§ TASK PROMPT: Everything from the line with "Several participants expressed" to the last line of the material below is what to reproduce, exactly and with no other lines.

§ DATA FOR ANALYSIS:
■ ■ ■

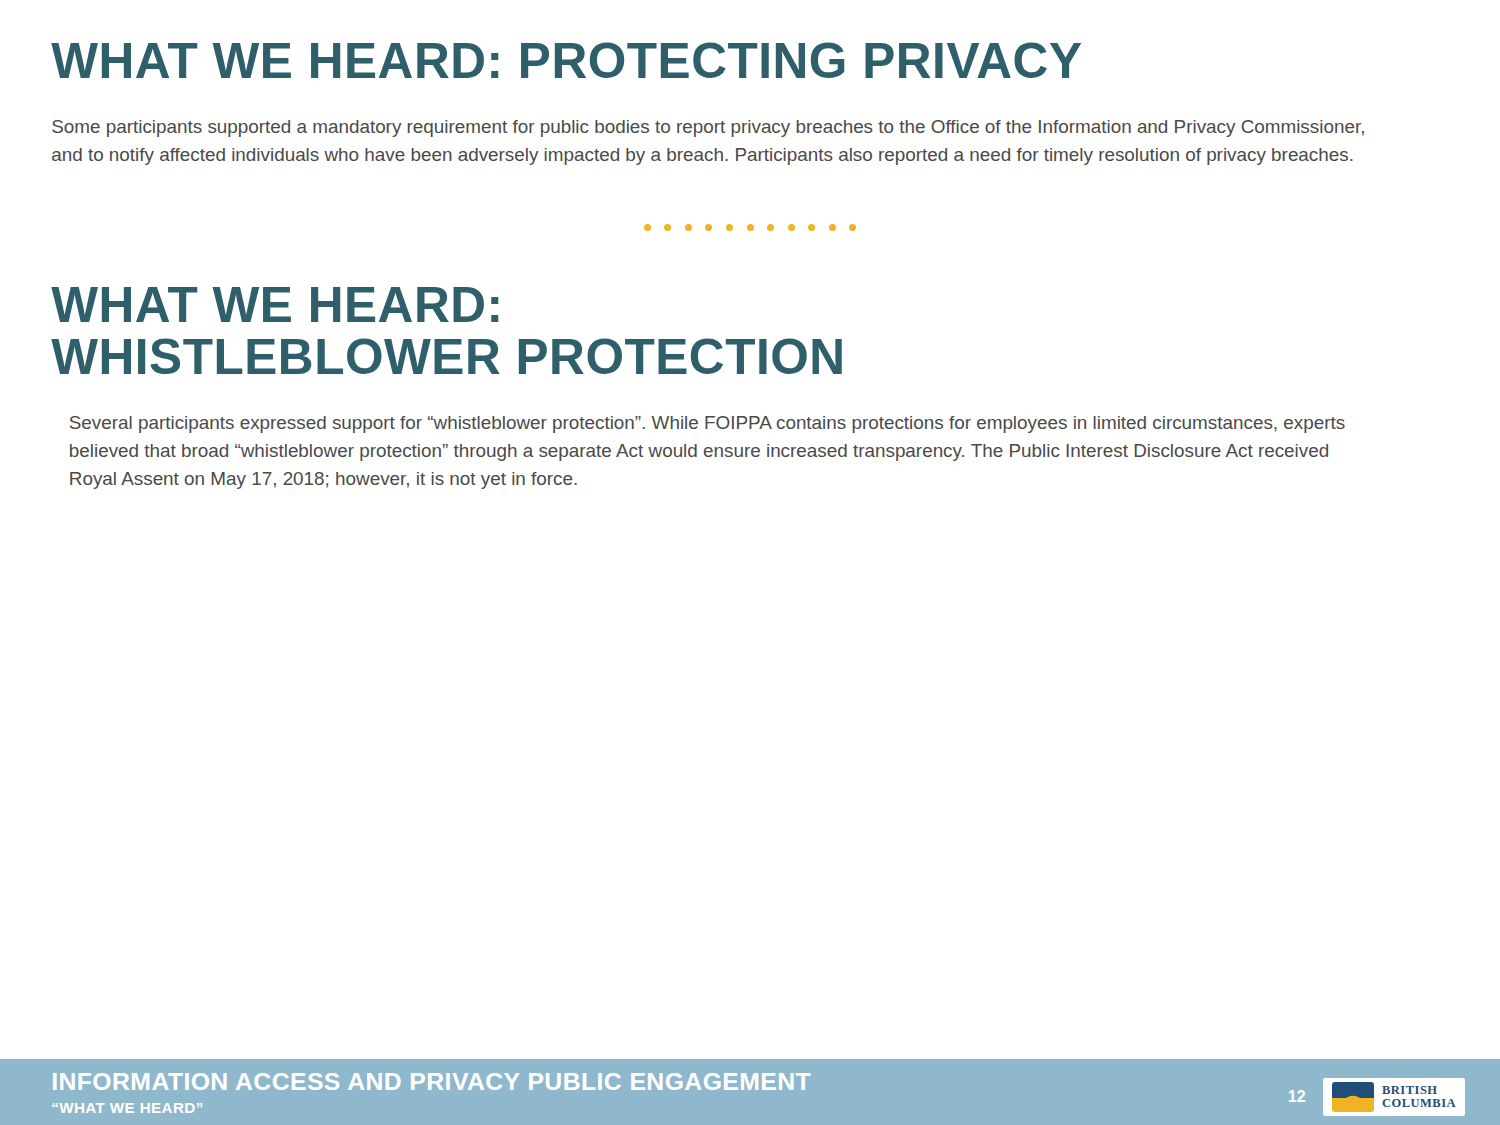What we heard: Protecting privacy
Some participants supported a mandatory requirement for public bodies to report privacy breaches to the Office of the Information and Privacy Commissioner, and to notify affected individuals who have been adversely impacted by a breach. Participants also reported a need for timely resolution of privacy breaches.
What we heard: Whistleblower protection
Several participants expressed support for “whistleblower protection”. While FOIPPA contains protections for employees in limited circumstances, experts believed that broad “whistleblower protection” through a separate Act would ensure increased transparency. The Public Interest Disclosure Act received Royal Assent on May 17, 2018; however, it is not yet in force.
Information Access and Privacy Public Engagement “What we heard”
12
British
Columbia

■ ■ ■

§ WRITTEN ANSWER:
Several participants expressed support for “whistleblower protection”. While FOIPPA contains protections for employees in limited circumstances, experts believed that broad “whistleblower protection” through a separate Act would ensure increased transparency. The Public Interest Disclosure Act received Royal Assent on May 17, 2018; however, it is not yet in force.
Information Access and Privacy Public Engagement “What we heard”
12
British
Columbia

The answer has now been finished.